• What is being asked: Copy out the lines below word for word, starting at the line that contains "X raw (m/s^2): median" and ending at the line that contains "Z raw (m/s^2): median", with both of those lines included. Give only those lines.

(Task material Opens)

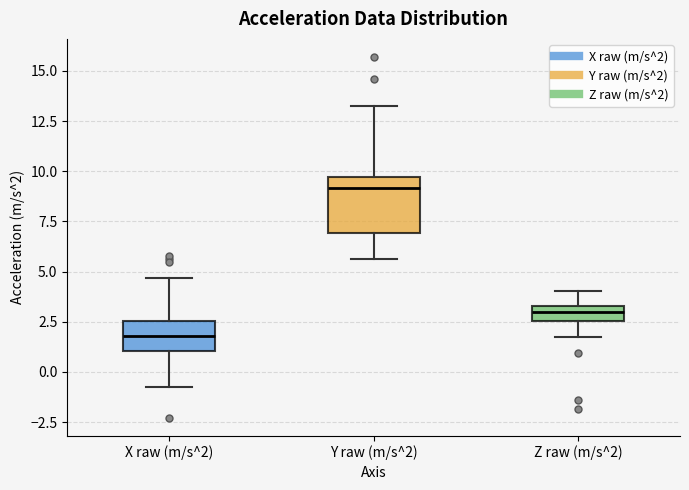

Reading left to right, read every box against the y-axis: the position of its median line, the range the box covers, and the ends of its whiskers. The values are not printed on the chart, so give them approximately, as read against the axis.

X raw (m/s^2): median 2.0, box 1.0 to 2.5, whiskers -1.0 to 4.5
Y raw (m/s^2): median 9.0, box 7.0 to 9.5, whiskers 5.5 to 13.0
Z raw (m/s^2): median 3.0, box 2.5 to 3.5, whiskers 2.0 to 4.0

(Task material Closes)
(Task material Opens)

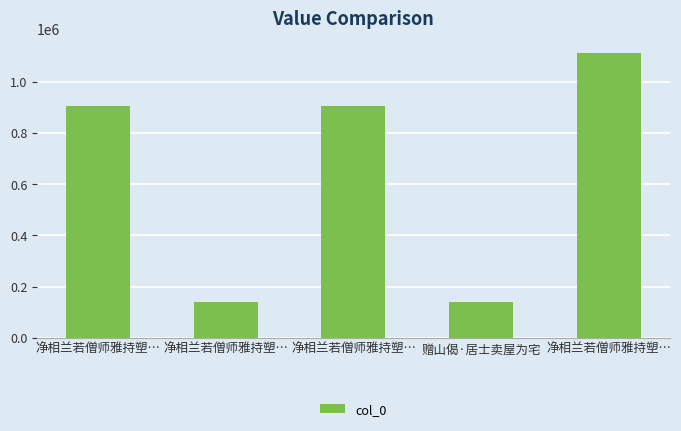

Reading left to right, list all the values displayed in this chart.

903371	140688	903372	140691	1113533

(Task material Closes)
(Task material Opens)

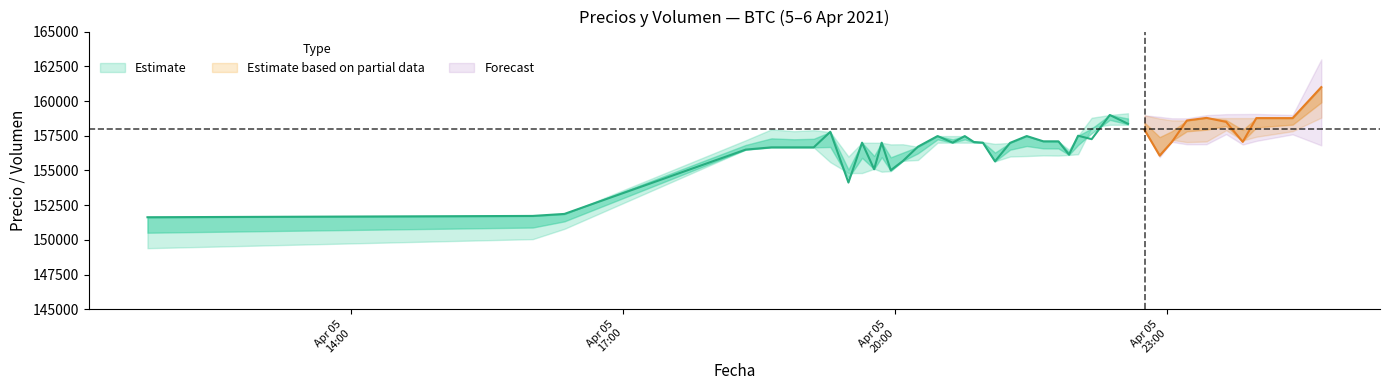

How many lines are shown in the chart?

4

(Task material Closes)

• Result of this task:
X raw (m/s^2): median 2.0, box 1.0 to 2.5, whiskers -1.0 to 4.5
Y raw (m/s^2): median 9.0, box 7.0 to 9.5, whiskers 5.5 to 13.0
Z raw (m/s^2): median 3.0, box 2.5 to 3.5, whiskers 2.0 to 4.0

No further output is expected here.